I think denial was also working for us on some level: we both firmly believed Quinn would survive, even as we wondered how some of the other parents we encountered--who were also clearly in denial--would cope when their children died, as so many did.
We exercised, took our dogs for walks, and smuggled beers into the hospital for each other. Our bosses and coworkers were blessedly understanding and flexible. We had a good babysitter, and working part time helped keep us sane, too. For me, teaching was like a holiday: I got some of my most positive teaching evaluations from my students at Tulane University during the first year of Quinn's ordeal. Helping other parents in similar straits and running a marathon that raised funds for the Leukemia Society were also ways of coping. Running that race gave me something I had control over, always a challenge with a cancer kid, or maybe any kid.
There was good in all of this. It took a deep crisis for me to learn to be happy with getting nothing more done in a day than sitting and holding my boy. I still appreciate when I have daily, concrete nursing-type things I can do to care for him. The most difficult times also brought out the best in our marriage: when we need to, we really support each other and work like a crack tag team. It's still an ongoing test of patience and focus, of not getting my hopes up but of dreaming of wellness for him.
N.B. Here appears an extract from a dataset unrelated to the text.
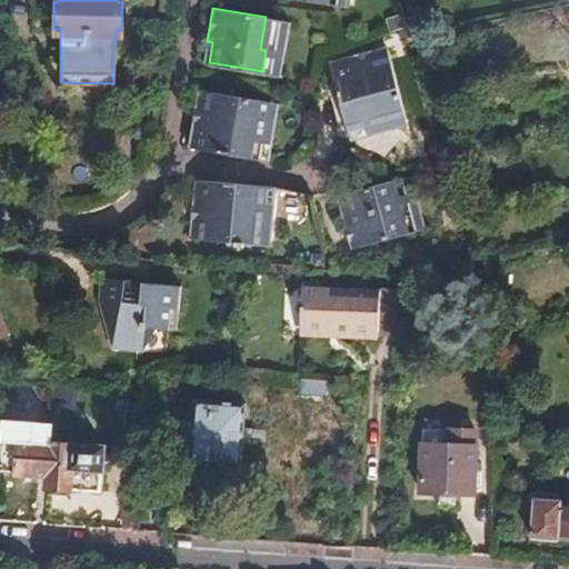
[(380,61),(345,70),(357,119),(380,115),(381,119),(411,112),(398,61),(381,66),(380,61)]
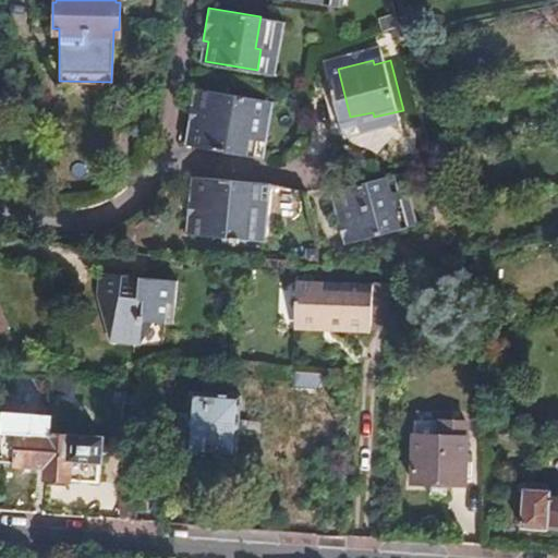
[(190,140),(211,144),(245,150),(251,118),(242,117),(245,97),(193,87),(185,129),(192,130),(190,140)]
People want to know if Quinn's "O.K." We may never be able to say he's truly safe; perhaps that's something we share with all parents. In the last year, though, his speech has taken off; he's walking well, too, even if he fatigues rather easily. That's O.K. He's at a wonderful school where he's loved and where they don't mind the extra effort he requires.
Quinn is totally unique, and yet a lot like other four-year-olds: he loves trains, spaceships, and computer games. He's got a hilarious sense of humor, and he loves to be told stories. I'm an extremely proud parent: I have a loving, inquisitive, bossy, and brave son.
Timmons Roberts and his family live in New Orleans, Louisiana, where he is an associate professor in the Department of Sociology and the Program for Latin American Studies at Tulane University.